Trabalho a realizar -
**A)** Segundo o trecho fornecido, em que livro, capítulo e versículos da Bíblia está a história de Sodoma?
**B)** Estas afirmações concordam com o trecho fornecido? Para cada uma, responda sim ou não e cite as palavras do trecho que decidem: (i) a regra de hospitalidade proibia atacar até inimigos abrigados para a noite; (ii) o autor apoia uma lei que criminalize ações homofóbicas; (iii) vários habitantes de Sodoma convidaram os visitantes a pernoitar em suas casas.

Trecho fornecido -
Alguns dos meus amigos homossexuais não se metem nesta paradas, como a Papacagay porque acham que a sexualidade é uma questão de foro íntimo, e eu até admito a hipótese. O que não pode ser feito e querer impor sua opinião para aqueles que querem mostrar como são e sem se envergonhares de sua orientação sexual. Da mesma forma como eu sou contra uma lei que criminalize ações homofóbicas (pois acha estas leis inúteis e muitas vezes até nocivas), e as condeno pessoalmente e incentivo as pessoas a condenarem, e não há melhor forma de fazê-lo do que ir à paradas gays, com sempre vou, quando posso, mesmo sendo bainha.

Neste fim de texto homenageador de nossa Papacagay, não poderíamos deixar de me referir à  história de Sodoma, que é provavelmente a mais famosa passagem bíblica que trata da homossexualidade, ou pelo menos é considerada como tal. Ela está no livro do Gênesis, capítulo 19, versículos de 1 a 11.

Nela, por que Lot desejaria expor suas filhas ao estupro? Por que Lot se oporia ao interrogatório e abuso de seus visitantes por parte dos habitantes da cidade? Lot era apenas um homem, ou, conforme as Escrituras, um homem de bem. Ele fez o que era certo e da melhor forma possível. Entre todas as pessoas de Sodoma, apenas ele teve a delicadeza de convidar os visitantes para passar a noite em sua casa.

Nas regiões desérticas como a de Sodoma, permanecer ao relento exposto ao frio da noite podia ser fatal. Logo, uma regra básica da sociedade de Lot era oferecer hospitalidade aos viajantes. Essa mesma regra faz parte da tradição das culturas semitas e árabes. Esta regra é tão estrita que proibia o ataque até mesmo a inimigos que tivessem recebido oferta de abrigo para passar a noite. Assim, fazendo o que era certo, seguindo as leis de Deus conforme ele a entendia, Lot recusou-se a expor seus convidados ao abuso pelo homens de Sodoma. Fazê-lo significaria violar a lei da sagrada hospitalidade.

Até mesmo Jesus entendia o pecado de Sodoma como o da falta de hospitalidade (Mateus 10:5-15). Outras passagens da Bíblia afirmam a mesma coisa de maneira bastante clara. Há outras referências bíblicas menos diretas a Sodoma: Isaías 1:10-17 e 3:9, Jeremias 23:14 e Sofonias 2:8-11. Os pecados listados nestas citações são a injustiça, a opressão, a parcialidade, o adultério, as mentiras e o encorajamento dos pecadores. Ainda assim, as pessoas continuam a citar a história de Sodoma para condenar aqueles que são gays e lésbicas.

Dados fornecidos -

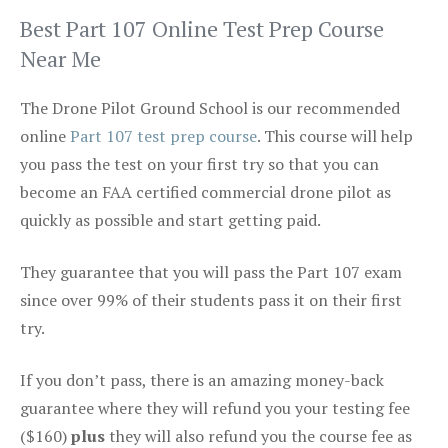
Best Part 107 Online Test Prep Course
Near Me
The Drone Pilot Ground School is our recommended
online
Part 107 test prep course
. This course will help
you pass the test on your first try so that you can
become an FAA certified commercial drone pilot as
quickly as possible and start getting paid.
They guarantee that you will pass the Part 107 exam
since over 99% of their students pass it on their first
try.
If you don’t pass, there is an amazing money-back
guarantee where they will refund you your testing fee
($160)
plus
they will also refund you the course fee as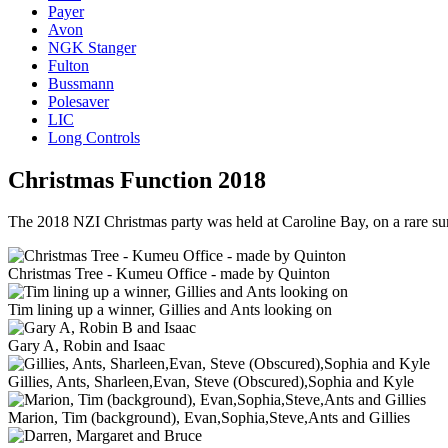
Payer
Avon
NGK Stanger
Fulton
Bussmann
Polesaver
LIC
Long Controls
Christmas Function 2018
The 2018 NZI Christmas party was held at Caroline Bay, on a rare sunn
Christmas Tree - Kumeu Office - made by Quinton
Tim lining up a winner, Gillies and Ants looking on
Gary A, Robin and Isaac
Gillies, Ants, Sharleen,Evan, Steve (Obscured),Sophia and Kyle
Marion, Tim (background), Evan,Sophia,Steve,Ants and Gillies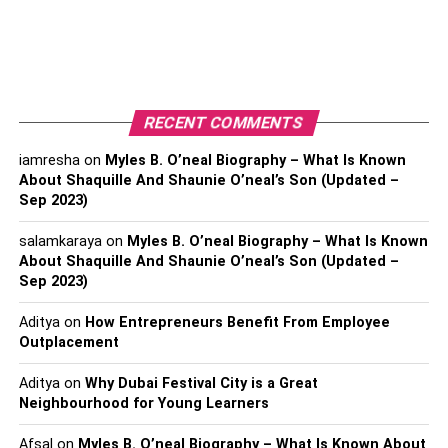
country. On the other hand, if you look at China, you will
find more diversity in this country than in Japan. Several
ethnic groups are residing in China. These groups include
Korean, Vietnamese, Russians, Manchus, Ugihur,
Mongolians, and Han Chinese. China enjoys both
RECENT COMMENTS
ethnicity and cultural diversity. Chinese traditional
translation services will be of great help to you if you want
iamresha
on
Myles B. O’neal Biography – What Is Known
to analyze the differences between Chinese and
About Shaquille And Shaunie O’neal’s Son (Updated –
Sep 2023)
Japanese culture.
salamkaraya
on
Myles B. O’neal Biography – What Is Known
Religion
About Shaquille And Shaunie O’neal’s Son (Updated –
Sep 2023)
China is an atheist country. Surprisingly, many Han
Chinese don’t believe in any religion. However, it does
Aditya
on
How Entrepreneurs Benefit From Employee
not mean that Chinese people have no belief in religion.
Outplacement
The main religion that Chinese people follow is
Aditya
on
Why Dubai Festival City is a Great
Buddhism. Minorities follow Taoism and Confucianism.
Neighbourhood for Young Learners
On the contrary, Japanese people follow Shinto.
Afsal
on
Myles B. O’neal Biography – What Is Known About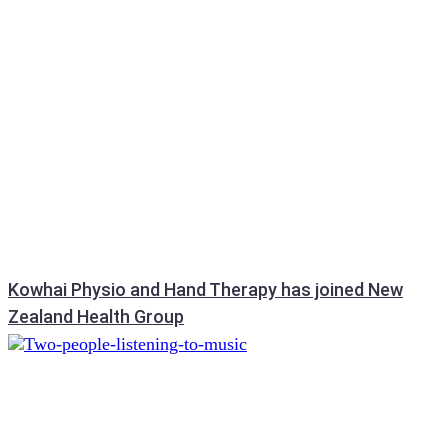
Kowhai Physio and Hand Therapy has joined New
Zealand Health Group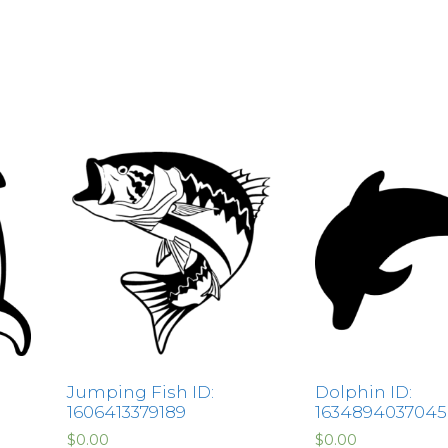
Jumping Fish ID:
Dolphin ID:
1606413379189
1634894037045
$
0.00
$
0.00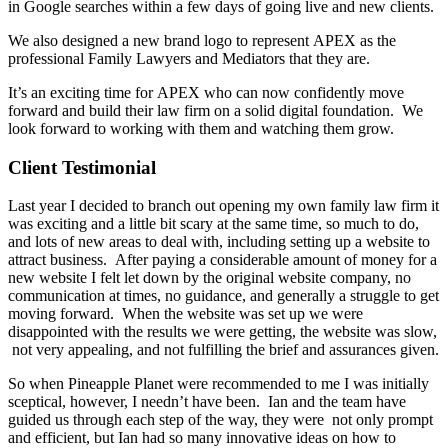
in Google searches within a few days of going live and new clients.
We also designed a new brand logo to represent APEX as the
professional Family Lawyers and Mediators that they are.
It’s an exciting time for APEX who can now confidently move
forward and build their law firm on a solid digital foundation. We
look forward to working with them and watching them grow.
Client Testimonial
Last year I decided to branch out opening my own family law firm it
was exciting and a little bit scary at the same time, so much to do,
and lots of new areas to deal with, including setting up a website to
attract business. After paying a considerable amount of money for a
new website I felt let down by the original website company, no
communication at times, no guidance, and generally a struggle to get
moving forward. When the website was set up we were
disappointed with the results we were getting, the website was slow,
not very appealing, and not fulfilling the brief and assurances given.
So when Pineapple Planet were recommended to me I was initially
sceptical, however, I needn’t have been. Ian and the team have
guided us through each step of the way, they were not only prompt
and efficient, but Ian had so many innovative ideas on how to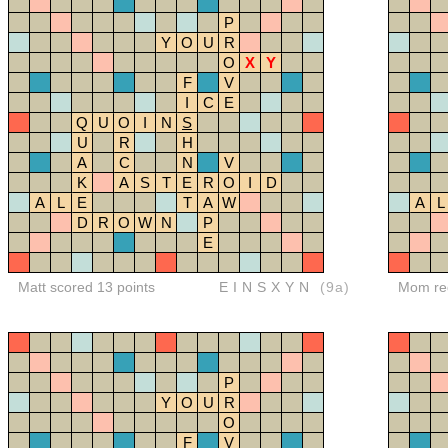
P
Y
O
U
R
O
X
Y
F
V
I
C
E
Q
U
O
I
N
S
U
R
H
A
C
N
V
K
A
S
T
E
R
O
I
D
A
L
E
T
A
W
A
L
D
R
O
W
N
P
E
Matt scored 13 points
EINSXYN
(9a)
Mom red
P
Y
O
U
R
O
F
V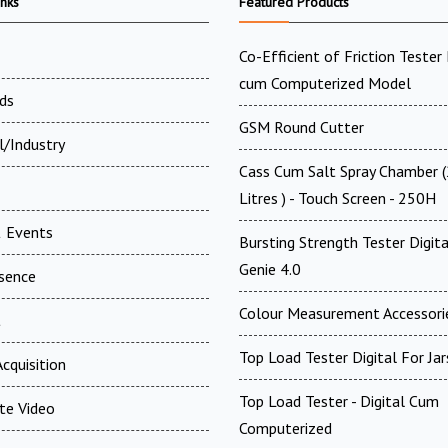
inks
Featured Products
Co-Efficient of Friction Tester 
cum Computerized Model
ds
GSM Round Cutter
l/Industry
Cass Cum Salt Spray Chamber 
Litres ) - Touch Screen - 250H
 Events
Bursting Strength Tester Digita
Genie 4.0
esence
Colour Measurement Accessori
t
Top Load Tester Digital For Jar
cquisition
Top Load Tester - Digital Cum
te Video
Computerized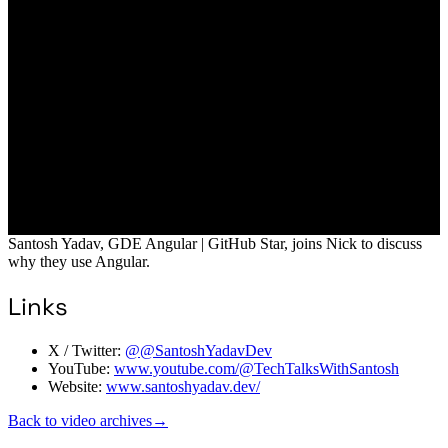
Santosh Yadav, GDE Angular | GitHub Star, joins Nick to discuss
why they use Angular.
Links
X / Twitter:
@@SantoshYadavDev
YouTube:
www.youtube.com/@TechTalksWithSantosh
Website:
www.santoshyadav.dev/
Back to video archives
→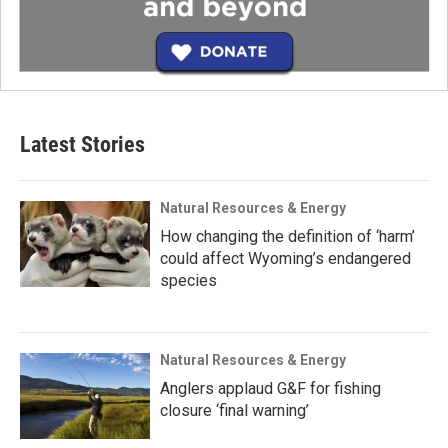
Latest Stories
Natural Resources & Energy
How changing the definition of ‘harm’
could affect Wyoming’s endangered
species
Natural Resources & Energy
Anglers applaud G&F for fishing
closure ‘final warning’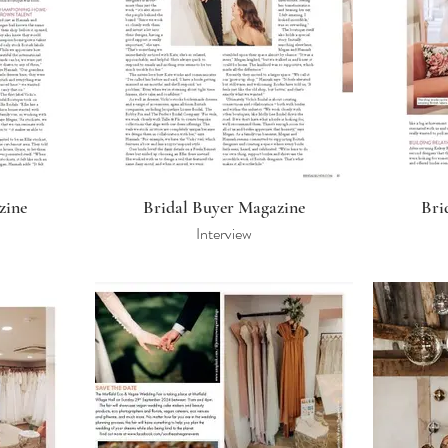
zine
Bridal Buyer Magazine
Bri
Interview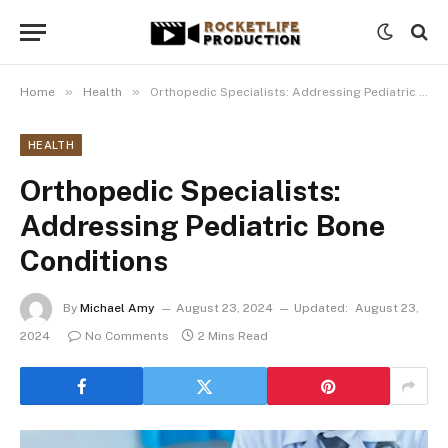
»
»
Home
Health
Orthopedic Specialists: Addressing Pediatric Bone Conditions
HEALTH
Orthopedic Specialists:
Addressing Pediatric Bone
Conditions
By
Michael Amy
August 23, 2024
Updated:
August 23,
2024
No Comments
2 Mins Read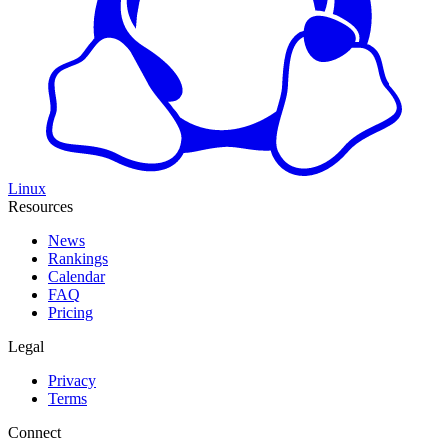
Linux
Resources
News
Rankings
Calendar
FAQ
Pricing
Legal
Privacy
Terms
Connect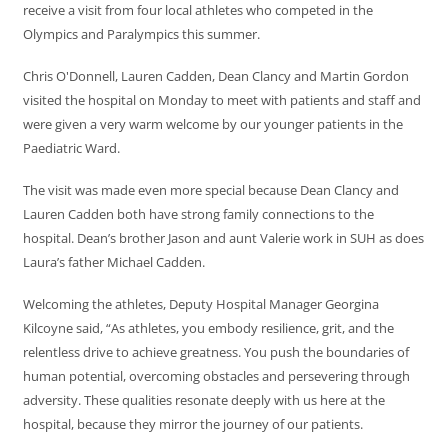
receive a visit from four local athletes who competed in the
Olympics and Paralympics this summer.
Chris O'Donnell, Lauren Cadden, Dean Clancy and Martin Gordon
visited the hospital on Monday to meet with patients and staff and
were given a very warm welcome by our younger patients in the
Paediatric Ward.
The visit was made even more special because Dean Clancy and
Lauren Cadden both have strong family connections to the
hospital. Dean’s brother Jason and aunt Valerie work in SUH as does
Laura’s father Michael Cadden.
Welcoming the athletes, Deputy Hospital Manager Georgina
Kilcoyne said, “As athletes, you embody resilience, grit, and the
relentless drive to achieve greatness. You push the boundaries of
human potential, overcoming obstacles and persevering through
adversity. These qualities resonate deeply with us here at the
hospital, because they mirror the journey of our patients.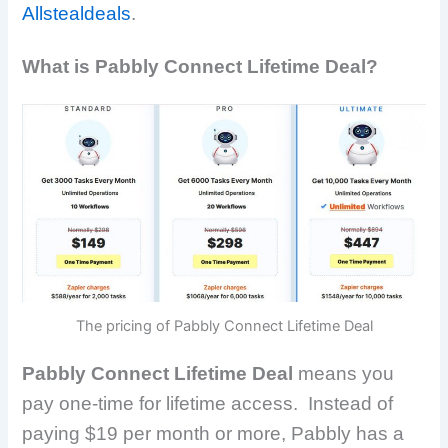
Allstealdeals
.
What is Pabbly Connect Lifetime Deal?
The pricing of Pabbly Connect Lifetime Deal
Pabbly Connect Lifetime Deal
means you
pay one-time for lifetime access.
Instead of
paying $19 per month or more, Pabbly has a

Exercício resolvido -
**A)** No livro do Gênesis, capítulo 19, versículos de 1 a 11.

**B)**
(i) Sim: "proibia o ataque até mesmo a inimigos que tivessem recebido oferta de abrigo para passar a noite".
(ii) Não: "eu sou contra uma lei que criminalize ações homofóbicas".
(iii) Não: "apenas ele teve a delicadeza de convidar os visitantes para passar a noite em sua casa".